Japan's not going to do that because the US has had its boot on Japan's neck since 1945. You mean how the US seeks good relationships by attacking countries either physically or through trade wars and threats? LOL China doesn't pick fights; it only answers them, and it shows the world how hard it is to count your losses and walk away after you've started trouble with China.
China’s long-term strategy to build a domestic semiconductor industry is in shambles. Follow-on effects are likely in related industries such as artificial intelligence, cloud computing, and self-driving vehicles. China, which has long forced foreign firms to transfer technology as the price of entry into its domestic market, now faces the prospect that foreign firms will pass on the Chinese market in order to maintain access to the United States—and consequently keep their technologies to themselves.

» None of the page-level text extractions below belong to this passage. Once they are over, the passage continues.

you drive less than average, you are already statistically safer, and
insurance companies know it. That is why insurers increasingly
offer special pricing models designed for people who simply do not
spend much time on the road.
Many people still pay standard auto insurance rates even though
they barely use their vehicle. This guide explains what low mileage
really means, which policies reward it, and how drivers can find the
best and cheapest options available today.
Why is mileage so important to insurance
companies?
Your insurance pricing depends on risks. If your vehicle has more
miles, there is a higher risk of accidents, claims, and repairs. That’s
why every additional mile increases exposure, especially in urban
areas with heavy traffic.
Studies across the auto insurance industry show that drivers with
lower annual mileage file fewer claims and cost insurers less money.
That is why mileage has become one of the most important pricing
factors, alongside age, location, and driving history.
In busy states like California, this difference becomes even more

America's ambitions to maintain technological dominance are in shambles as Trump gave the whole world, China most importantly, a wake-up call to produce their own core technology. The opportunity for China critics to console themselves that China will not dominate tech is fading like sunlight at dusk. China is home to the largest talent pool of STEM personnel who also show superior average individual intellect. Couple this with the base of knowledge already in China allowing it to produce world-beating technologies (such as in quantum computing, 5G, AI, etc...) and you have an infallible combination. The US will eventually tell its citizens that it has done a miraculous job holding China off for so long with just a quarter of the population that isn't even as invested in STEM on a per capita basis.
The long term result of this will be the end of the Chinese miracle and the relegation of China to a middle income declining power like Japan.
The long term result of this is the catalyst of American technological decline and China's rise to the top of the world. Trump brought it forth and will blame those behind him when the effects take place.